[Work to be completed] Find the line containing "8: (418, 414, 0.69)" in the records below. Copy exactly that line and each one after it, ending at the line containing "48: (305, 506, 0.89)", and nothing more.

[Records drawn from a dataset]
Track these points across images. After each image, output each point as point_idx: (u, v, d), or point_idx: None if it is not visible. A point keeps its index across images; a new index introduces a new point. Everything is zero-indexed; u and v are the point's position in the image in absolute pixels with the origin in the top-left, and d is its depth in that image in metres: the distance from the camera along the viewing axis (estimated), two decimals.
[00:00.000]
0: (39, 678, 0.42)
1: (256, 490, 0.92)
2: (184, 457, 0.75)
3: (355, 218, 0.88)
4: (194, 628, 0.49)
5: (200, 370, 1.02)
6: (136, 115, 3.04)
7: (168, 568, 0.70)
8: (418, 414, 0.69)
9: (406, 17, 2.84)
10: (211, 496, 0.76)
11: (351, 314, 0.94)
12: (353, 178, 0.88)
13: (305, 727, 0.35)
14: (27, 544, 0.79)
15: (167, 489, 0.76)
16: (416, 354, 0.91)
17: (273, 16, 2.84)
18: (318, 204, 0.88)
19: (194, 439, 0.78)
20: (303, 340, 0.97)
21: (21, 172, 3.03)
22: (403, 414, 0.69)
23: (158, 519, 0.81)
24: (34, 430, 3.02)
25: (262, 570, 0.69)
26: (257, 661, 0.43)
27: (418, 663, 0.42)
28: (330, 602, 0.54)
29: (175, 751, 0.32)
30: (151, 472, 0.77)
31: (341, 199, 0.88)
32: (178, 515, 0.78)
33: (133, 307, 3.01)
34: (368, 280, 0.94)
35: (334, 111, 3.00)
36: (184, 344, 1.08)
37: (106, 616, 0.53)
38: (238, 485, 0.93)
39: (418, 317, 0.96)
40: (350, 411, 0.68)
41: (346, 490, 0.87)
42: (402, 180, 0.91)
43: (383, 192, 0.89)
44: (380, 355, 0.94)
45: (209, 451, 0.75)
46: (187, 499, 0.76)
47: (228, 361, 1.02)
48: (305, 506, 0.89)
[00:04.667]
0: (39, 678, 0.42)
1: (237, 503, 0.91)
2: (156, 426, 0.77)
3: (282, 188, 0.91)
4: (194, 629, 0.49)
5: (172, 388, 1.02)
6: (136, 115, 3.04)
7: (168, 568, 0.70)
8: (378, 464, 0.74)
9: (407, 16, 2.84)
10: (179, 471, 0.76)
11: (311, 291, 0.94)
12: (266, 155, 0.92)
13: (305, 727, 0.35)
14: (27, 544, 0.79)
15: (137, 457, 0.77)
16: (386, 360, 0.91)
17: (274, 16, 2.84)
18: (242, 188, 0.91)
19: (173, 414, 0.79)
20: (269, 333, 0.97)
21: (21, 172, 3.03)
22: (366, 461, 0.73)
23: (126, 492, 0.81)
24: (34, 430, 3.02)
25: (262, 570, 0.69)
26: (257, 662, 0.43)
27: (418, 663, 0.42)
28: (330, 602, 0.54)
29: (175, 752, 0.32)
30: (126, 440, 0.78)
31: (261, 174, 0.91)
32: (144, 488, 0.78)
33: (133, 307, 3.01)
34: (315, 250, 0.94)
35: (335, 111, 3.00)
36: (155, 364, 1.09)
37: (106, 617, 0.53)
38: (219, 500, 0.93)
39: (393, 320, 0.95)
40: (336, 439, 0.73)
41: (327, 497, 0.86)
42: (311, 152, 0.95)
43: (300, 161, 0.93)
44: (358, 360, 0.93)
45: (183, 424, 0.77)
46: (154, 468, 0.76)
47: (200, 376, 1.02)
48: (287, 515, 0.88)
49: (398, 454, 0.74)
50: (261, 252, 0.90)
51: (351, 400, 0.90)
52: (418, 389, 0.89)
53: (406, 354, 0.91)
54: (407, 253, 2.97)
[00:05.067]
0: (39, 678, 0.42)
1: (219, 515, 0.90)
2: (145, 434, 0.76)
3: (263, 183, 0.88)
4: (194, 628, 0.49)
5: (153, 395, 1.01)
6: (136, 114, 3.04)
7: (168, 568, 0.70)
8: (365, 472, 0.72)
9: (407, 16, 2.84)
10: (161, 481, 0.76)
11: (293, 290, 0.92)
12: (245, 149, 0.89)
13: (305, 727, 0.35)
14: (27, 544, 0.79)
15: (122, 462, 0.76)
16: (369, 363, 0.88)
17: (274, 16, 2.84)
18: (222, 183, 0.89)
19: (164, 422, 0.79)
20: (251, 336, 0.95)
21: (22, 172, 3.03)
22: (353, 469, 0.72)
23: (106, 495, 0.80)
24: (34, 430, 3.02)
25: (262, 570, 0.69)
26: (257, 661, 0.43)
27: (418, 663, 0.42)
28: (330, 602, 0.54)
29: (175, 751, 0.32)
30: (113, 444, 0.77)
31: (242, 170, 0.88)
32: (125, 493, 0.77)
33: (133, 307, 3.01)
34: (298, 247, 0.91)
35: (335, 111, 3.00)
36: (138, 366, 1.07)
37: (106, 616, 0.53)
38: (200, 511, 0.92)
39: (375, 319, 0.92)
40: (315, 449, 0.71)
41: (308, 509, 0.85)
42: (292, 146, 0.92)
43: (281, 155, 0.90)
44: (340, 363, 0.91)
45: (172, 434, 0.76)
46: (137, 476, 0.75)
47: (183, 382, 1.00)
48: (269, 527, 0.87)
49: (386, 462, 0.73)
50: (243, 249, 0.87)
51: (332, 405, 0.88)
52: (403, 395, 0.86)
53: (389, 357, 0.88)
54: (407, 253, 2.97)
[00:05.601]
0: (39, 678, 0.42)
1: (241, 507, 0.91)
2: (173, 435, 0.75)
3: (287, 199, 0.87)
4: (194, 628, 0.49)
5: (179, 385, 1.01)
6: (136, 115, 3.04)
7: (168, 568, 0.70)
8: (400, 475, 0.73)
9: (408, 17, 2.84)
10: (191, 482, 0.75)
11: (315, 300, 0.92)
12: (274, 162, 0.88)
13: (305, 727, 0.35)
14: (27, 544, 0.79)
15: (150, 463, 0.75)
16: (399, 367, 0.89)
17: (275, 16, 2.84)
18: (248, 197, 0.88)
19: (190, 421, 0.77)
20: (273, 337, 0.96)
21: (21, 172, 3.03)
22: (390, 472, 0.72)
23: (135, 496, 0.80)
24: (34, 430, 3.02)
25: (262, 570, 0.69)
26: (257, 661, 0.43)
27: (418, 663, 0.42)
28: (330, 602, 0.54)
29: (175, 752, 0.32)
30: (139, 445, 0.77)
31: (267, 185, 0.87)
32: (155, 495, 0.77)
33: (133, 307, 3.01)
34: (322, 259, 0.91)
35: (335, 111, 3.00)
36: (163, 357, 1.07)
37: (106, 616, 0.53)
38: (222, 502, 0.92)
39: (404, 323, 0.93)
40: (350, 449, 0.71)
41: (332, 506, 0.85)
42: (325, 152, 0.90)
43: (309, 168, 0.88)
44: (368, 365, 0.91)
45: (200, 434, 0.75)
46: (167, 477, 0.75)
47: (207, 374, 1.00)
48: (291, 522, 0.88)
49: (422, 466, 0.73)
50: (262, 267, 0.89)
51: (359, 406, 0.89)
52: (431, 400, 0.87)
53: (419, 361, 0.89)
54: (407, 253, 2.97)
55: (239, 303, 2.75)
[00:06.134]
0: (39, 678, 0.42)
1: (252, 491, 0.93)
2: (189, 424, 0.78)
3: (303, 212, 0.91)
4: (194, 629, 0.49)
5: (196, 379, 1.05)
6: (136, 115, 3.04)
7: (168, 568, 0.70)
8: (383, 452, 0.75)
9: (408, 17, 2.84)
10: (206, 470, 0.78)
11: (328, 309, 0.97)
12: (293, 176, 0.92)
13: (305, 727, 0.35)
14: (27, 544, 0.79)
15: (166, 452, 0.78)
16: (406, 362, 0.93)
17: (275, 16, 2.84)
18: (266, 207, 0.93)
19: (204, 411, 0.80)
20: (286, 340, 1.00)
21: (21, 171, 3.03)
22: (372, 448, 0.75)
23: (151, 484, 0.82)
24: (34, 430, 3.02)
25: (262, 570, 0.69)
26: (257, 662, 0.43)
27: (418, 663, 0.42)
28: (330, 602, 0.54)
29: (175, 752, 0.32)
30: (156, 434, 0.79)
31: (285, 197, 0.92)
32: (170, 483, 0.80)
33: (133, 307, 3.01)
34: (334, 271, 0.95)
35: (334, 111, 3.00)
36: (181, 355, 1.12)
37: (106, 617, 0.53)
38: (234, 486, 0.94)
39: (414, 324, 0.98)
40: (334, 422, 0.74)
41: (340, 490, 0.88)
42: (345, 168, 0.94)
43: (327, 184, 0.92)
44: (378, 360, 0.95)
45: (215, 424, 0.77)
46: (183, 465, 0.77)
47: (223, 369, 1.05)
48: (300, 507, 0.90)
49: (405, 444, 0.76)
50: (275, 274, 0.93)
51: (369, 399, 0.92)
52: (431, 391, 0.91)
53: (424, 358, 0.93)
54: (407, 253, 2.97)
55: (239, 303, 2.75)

[Task response]
8: (418, 414, 0.69)
9: (406, 17, 2.84)
10: (211, 496, 0.76)
11: (351, 314, 0.94)
12: (353, 178, 0.88)
13: (305, 727, 0.35)
14: (27, 544, 0.79)
15: (167, 489, 0.76)
16: (416, 354, 0.91)
17: (273, 16, 2.84)
18: (318, 204, 0.88)
19: (194, 439, 0.78)
20: (303, 340, 0.97)
21: (21, 172, 3.03)
22: (403, 414, 0.69)
23: (158, 519, 0.81)
24: (34, 430, 3.02)
25: (262, 570, 0.69)
26: (257, 661, 0.43)
27: (418, 663, 0.42)
28: (330, 602, 0.54)
29: (175, 751, 0.32)
30: (151, 472, 0.77)
31: (341, 199, 0.88)
32: (178, 515, 0.78)
33: (133, 307, 3.01)
34: (368, 280, 0.94)
35: (334, 111, 3.00)
36: (184, 344, 1.08)
37: (106, 616, 0.53)
38: (238, 485, 0.93)
39: (418, 317, 0.96)
40: (350, 411, 0.68)
41: (346, 490, 0.87)
42: (402, 180, 0.91)
43: (383, 192, 0.89)
44: (380, 355, 0.94)
45: (209, 451, 0.75)
46: (187, 499, 0.76)
47: (228, 361, 1.02)
48: (305, 506, 0.89)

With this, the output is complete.